After the center makes his initial call at the line of scrimmage, is anyone else on the rest of the line allowed to make a call on their own, say to the person next to him?
I’ve always been intrigued by what takes place as the offensive line walks up to the line of scrimmage and the center is pointing everywhere. These may be elementary questions, but so is my knowledge of the topic.
In most schemes MP the key to the offensive center’s call is the defense. We coaches call this blocking the front, not the play. So when the center is pointing, he is trying to identify the defense. The system I use is still based on the one I learned from Jerry Hanlon about 25 years ago. This allows for the offense to block the same play multiple ways and adjust to the defensive front.
Example- Coaches can label all defenses as either a stack, kick down, or kick over. You use the alignment of the quick side defensive tackle to make that call. Next comes the blocking call: some use color, cats; we use numbers, and finally the caller calls out the double teams. We use names, like Tom, but others use girls’ names or whatever they like.
Coach further clarified to Bill: If the quick side DT is in a 3 tech and the NT is either 0 or 1 tech that is a kick down. If the quick side defensive tackle is in a 5 technique that is a kick over, if both offensive guards are covered that is a stack.
Last, Coach responds to Sickleave’s inquiry: They can go up to the line with the intention to block a certain defender, but doesn’t that change if there is a blitz? Don’t you have to block down to protect the QB?

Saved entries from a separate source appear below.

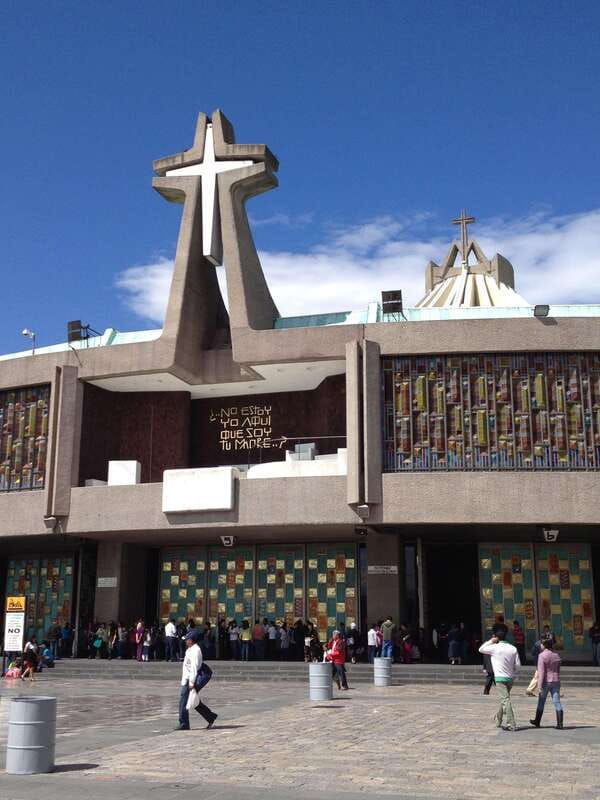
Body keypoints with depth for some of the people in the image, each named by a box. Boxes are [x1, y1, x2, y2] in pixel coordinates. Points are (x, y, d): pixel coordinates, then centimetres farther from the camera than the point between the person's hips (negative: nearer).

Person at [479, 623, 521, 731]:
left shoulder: (495, 648, -9)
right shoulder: (513, 648, 3)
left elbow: (481, 649, 6)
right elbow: (518, 665, 3)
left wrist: (491, 641, 7)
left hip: (500, 678, -6)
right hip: (510, 678, 6)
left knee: (505, 700, -8)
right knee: (504, 699, 19)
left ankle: (511, 725, -14)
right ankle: (498, 721, 31)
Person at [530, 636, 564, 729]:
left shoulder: (542, 655, -13)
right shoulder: (556, 655, 9)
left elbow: (541, 671, -18)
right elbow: (558, 670, 16)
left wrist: (539, 685, -18)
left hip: (546, 681, -5)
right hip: (556, 681, 5)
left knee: (541, 702, 10)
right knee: (557, 702, 1)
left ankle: (537, 722, 24)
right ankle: (560, 724, -5)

Coach- Pass Pro generally has a different set of rules. The exception is play action where the offense wants the blocking to look as much like run blocking as possible. Pass blocking is as much about reacting to a defense’s stunts and blitzes as making calls. Usually one of the linemen will have to either pass a defender off or come off their block to pick up a blitzer. One strategy is called sliding the protection. When sliding the quarterback will see that there are more defenders on a side than blockers and will make a call and have the line slide or move down in that direction.